KBR, Jakarta - Bekas menteri agama sekaligus bekas ketua umum Partai Persatuan Pembangunan (PPP), Suryadharma Ali menuding hakim tunggal Pengadilan Negeri Jakarta Selatan, Tati Hadianti tidak mempertimbangkan pelanggaran HAM yang dilakukan KPK kepadanya.
Pasalnya menurut Kuasa Hukum Suryadharma Ali, Humphrey Djemat, penetapan tersangka kepada kliennya sangat merugikan. Itulah kenapa kata dia, pihaknya berani menuntut Rp 1 trilliun atas kerugian tersebut.
“Seharusnya permohonan paperadilan ini diperiksa dan diterima seharusnya. Tetapi mungkin sidang ini kembali kepada keberanian hakimnya.
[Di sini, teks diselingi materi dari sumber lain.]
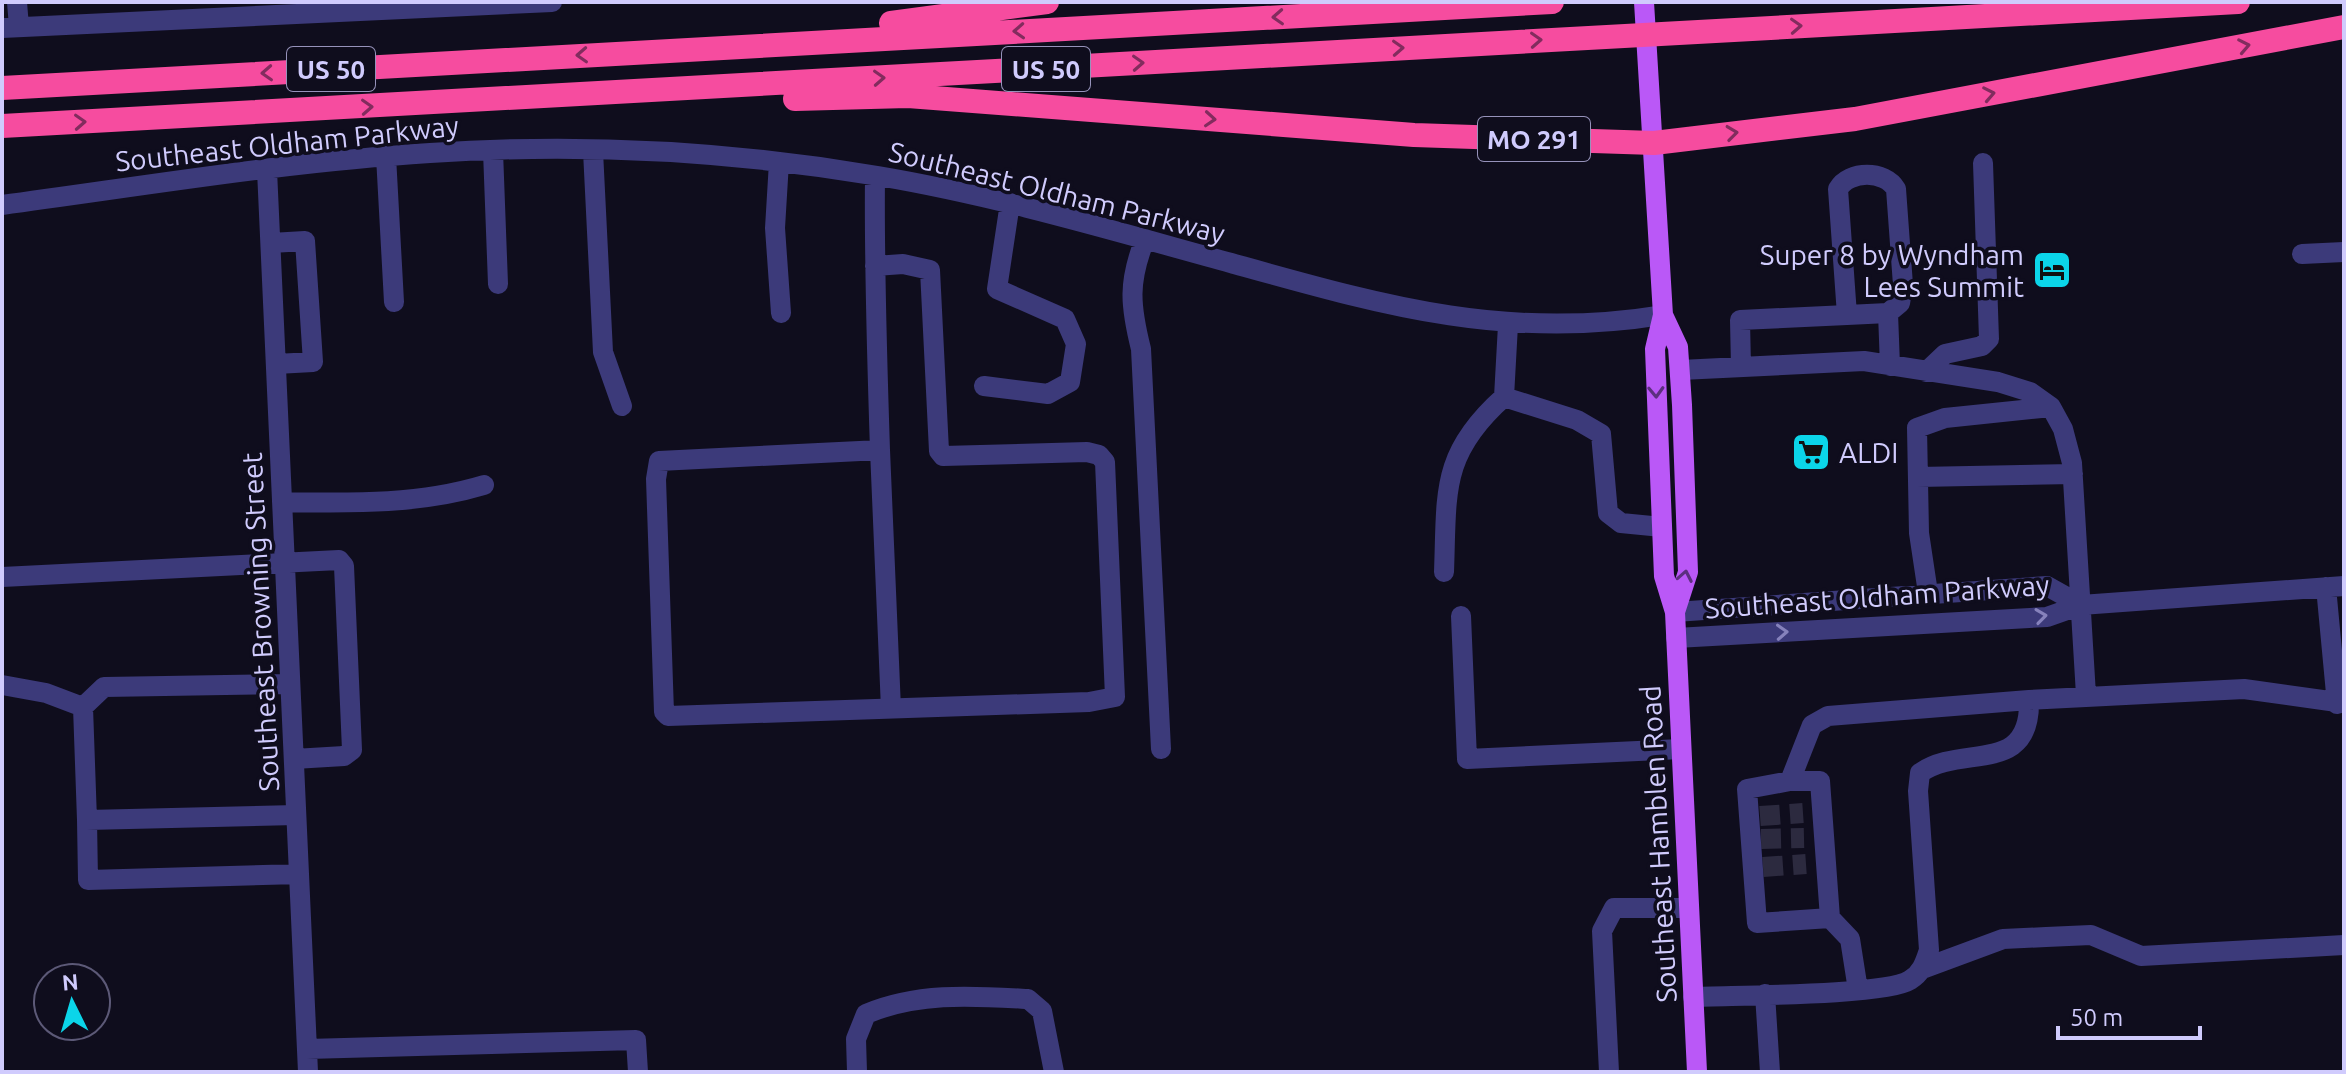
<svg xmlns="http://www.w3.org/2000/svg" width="2346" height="1074" font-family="Ubuntu,sans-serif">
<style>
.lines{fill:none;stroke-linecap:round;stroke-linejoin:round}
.minor-tunnel{stroke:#2c2a3f;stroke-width:20;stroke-dasharray:20 10;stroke-linecap:butt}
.minor{stroke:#3c3a7a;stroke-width:20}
.major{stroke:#ba58f7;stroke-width:20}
.highway{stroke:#f64c9f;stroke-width:24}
.oneway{stroke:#822c5e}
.oneway2{stroke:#5c2f7f}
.oneway3{stroke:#8682bc}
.labels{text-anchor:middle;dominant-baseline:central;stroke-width:7;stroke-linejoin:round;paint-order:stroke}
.shield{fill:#0f0d1d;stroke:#9692ba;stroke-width:2}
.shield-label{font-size:26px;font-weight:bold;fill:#d0cbfd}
.street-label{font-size:28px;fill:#d0cbfd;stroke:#0f0d1d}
.poi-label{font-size:28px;fill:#d0cbfd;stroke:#0f0d1d;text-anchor:end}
</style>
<rect width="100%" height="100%" fill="#0f0d1d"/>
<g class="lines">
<path class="minor-tunnel" d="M1760,816L1803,813
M1761,839L1804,838
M1763,867L1806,864"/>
<path class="minor" d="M17,2L19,27
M2,28L552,2
M493,151L498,284
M593,151L603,352L622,406
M386,156L394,302
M779,162L775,228L781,313
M267,170L308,1072
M2,205C144,186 287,162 430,153C579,143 731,151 878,176C997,196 1114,231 1231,263C1382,305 1504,341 1663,315
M1145,239C1128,282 1130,305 1141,349L1161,749
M271,243L305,241L313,362L276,364
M2302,254L2344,252
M875,266L903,264L930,270L939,451L943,456L1087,452L1099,455L1105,462L1115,697L1089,702L668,716L664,712L656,479L659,461L880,450C877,359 874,267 875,176
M1847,315L1888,313
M1508,325L1504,397L1577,420L1601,434L1608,513L1621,523L1662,527
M1741,367L1740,320L1847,315L1838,189C1849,170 1885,170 1896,189L1903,285L1900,303L1888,313L1890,366
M1681,370L1864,361L1998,382L2030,392L2051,407L2063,429L2072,463L2086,695
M1926,372L1945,354L1982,346L1989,339L1983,163
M984,386L1048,394L1070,382L1076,344L1065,319L997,289L1010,203
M880,450L891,709
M1918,477L2073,474
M282,502C350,503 418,505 484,485
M1444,572C1447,492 1440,454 1504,397
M2,577L339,560L344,566L352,750L344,756L294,759
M2326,587L2337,704
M1928,593L1919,533L1917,428L1945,418L2051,407
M1675,612L2047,586L2081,605
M1461,616L1467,759L1681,749
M1676,638L2047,617L2081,605L2344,586
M2,685L46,693L83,707L87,820
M83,707L104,687L290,684
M1790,781H1820L1830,918
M296,815L87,820L88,880L299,874
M1922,969L2003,939L2046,937L2091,935L2141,956L2344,945
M1858,990L1850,939L1830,918L1757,923L1747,789L1790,781L1812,725L1828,716L2029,700
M1765,994L1770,1072
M1693,997C1732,995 1885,996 1910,980C1922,973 1925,962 1929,950L1918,791L1920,773C1962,743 2031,777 2029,700L2244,689L2344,703
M307,1049L636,1040L638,1072
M857,1072L856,1039L866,1014C918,992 973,996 1028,999L1042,1011L1054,1072
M1609,1072L1602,931L1614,908H1689"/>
<path class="major" d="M1644,2L1663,315L1655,349L1664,576L1675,612L1688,572L1682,405L1678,347L1663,315
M1675,612L1697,1072"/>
<path class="highway" d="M891,23L1047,2
M2,88L1552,2
M795,99L908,96L1414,135L1654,143L1855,119L2344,27
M2,126L2238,2"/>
</g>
<defs><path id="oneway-chevron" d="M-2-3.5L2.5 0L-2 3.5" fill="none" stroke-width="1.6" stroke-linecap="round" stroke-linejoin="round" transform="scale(2)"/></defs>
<g class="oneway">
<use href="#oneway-chevron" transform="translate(1278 17) rotate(177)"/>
<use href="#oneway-chevron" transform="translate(1796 26) rotate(-3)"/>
<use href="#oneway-chevron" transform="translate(1019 31) rotate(177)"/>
<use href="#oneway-chevron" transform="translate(1536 40) rotate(-3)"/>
<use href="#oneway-chevron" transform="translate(2244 46) rotate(-11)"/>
<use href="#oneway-chevron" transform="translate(1398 48) rotate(-3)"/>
<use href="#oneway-chevron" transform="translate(582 55) rotate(177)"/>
<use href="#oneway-chevron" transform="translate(1138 63) rotate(-3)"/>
<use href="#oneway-chevron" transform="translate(267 73) rotate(177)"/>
<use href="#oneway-chevron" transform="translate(879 78) rotate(-3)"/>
<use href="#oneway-chevron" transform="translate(1989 94) rotate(-11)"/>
<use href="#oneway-chevron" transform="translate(367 107) rotate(-3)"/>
<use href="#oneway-chevron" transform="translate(1210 119) rotate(4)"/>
<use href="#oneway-chevron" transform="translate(80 122) rotate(-3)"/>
<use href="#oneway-chevron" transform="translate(1732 133) rotate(-7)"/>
</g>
<g class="oneway2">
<use href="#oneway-chevron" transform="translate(1656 392) rotate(88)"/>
<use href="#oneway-chevron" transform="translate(1685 576) rotate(-79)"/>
</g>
<g class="oneway3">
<use href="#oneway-chevron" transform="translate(2041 616) rotate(-8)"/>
<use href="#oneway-chevron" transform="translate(1782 632) rotate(-3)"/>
</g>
<defs>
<g id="hotel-square" transform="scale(2)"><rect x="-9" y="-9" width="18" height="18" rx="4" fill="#0bd5e9" stroke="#0f0d1d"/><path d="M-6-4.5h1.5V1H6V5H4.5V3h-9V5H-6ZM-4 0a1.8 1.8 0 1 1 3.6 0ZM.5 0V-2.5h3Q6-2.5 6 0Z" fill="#111"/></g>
<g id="supermarket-square" transform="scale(2)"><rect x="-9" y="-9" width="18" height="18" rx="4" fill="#0bd5e9" stroke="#0f0d1d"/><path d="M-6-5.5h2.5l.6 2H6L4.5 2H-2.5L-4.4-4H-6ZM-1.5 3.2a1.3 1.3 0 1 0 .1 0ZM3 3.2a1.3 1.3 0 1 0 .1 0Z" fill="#111"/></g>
</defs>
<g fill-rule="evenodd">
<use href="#hotel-square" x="2052" y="270"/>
<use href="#supermarket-square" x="1811" y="452"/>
</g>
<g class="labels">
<g class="shield">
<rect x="287" y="47" width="88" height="44" rx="6"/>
<rect x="1002" y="47" width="88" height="44" rx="6"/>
<rect x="1478" y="117" width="112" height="44" rx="6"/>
</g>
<g class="shield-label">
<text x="331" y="69">US 50</text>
<text x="1046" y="69">US 50</text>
<text x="1534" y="139">MO 291</text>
</g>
<g class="street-label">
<text transform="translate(287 143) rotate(-6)">Southeast Oldham Parkway</text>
<text transform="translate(1057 192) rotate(14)">Southeast Oldham Parkway</text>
<text transform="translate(1877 596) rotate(-4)">Southeast Oldham Parkway</text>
<text transform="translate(260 622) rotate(-93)">Southeast Browning Street</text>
<text transform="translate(1658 844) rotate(-93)">Southeast Hamblen Road</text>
</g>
<g class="poi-label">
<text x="2024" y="254">Super 8 by Wyndham<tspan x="2024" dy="32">Lees Summit</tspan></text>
<text x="1839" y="452" text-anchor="start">ALDI</text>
</g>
</g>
<rect width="2346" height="1074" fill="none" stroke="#d0cbfd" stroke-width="8"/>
<g transform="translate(72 1002) rotate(355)"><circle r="38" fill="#0f0d1d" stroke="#5c5977" stroke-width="2"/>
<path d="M0-6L14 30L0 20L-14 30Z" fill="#0bd5e9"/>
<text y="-12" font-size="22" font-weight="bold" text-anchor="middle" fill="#d0cbfd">N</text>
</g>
<path d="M2058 1026v12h142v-12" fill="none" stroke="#d0cbfd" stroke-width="4"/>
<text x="2070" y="1026" font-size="24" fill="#d0cbfd" stroke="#0f0d1d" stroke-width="6" paint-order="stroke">50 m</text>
</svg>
Hakim tidak berani memperluas pasal 77 itu walaupun sebenarnya itu menyangkut hak asasi manusia seseorang,” kata Humphrey Djemat, Rabu (8/4/2015).
"Walaupun seseorang itu belum ditahan, katanya kalau ditahankan baru dirampas kemerdekaannya, tetapi yang terjadi adalah setelah SDA ditetapkan menjadi tersangka dia sudah jatuh segala sesuatunya, Juga upaya paksa itu ada, bukankah ada penyitaan, pencekalan yang kerugian lain yang diderita oleh seorang Suryadharma Ali.”
Humphrey Djemat menambahkan, pihaknya msih akan mengonsultasikan terlebih dahulu dengan kliennya terkait langkah selanjutnya pasca penolakan permohonan praperadilan tersebut.
Sebelumnya, hakim Tati Hadiati menolak semua gugatan praperadilan yang diajukan Suryadharma Ali terhadap Komisi Pemberantasan Korupsi. Menurut Tati, penetapan tersangka Suryadharma oleh KPK bukan merupakan upaya paksa seperti yang didalilkan pengacara pemohon.
Menurut hakim, penetapan tersangka merupakan syarat untuk melakukan upaya paksa lain, seperti penangkapan, penahanan, penyitaan, dan penggeledahan. Dalam pertimbangannya, hakim berpendapat bahwa lembaga praperadilan memiliki wewenang limitatif. Hal itu sebagaimana diatur Pasal 77 Kitab Undang-Undang Hukum Acara Pidana (KUHAP).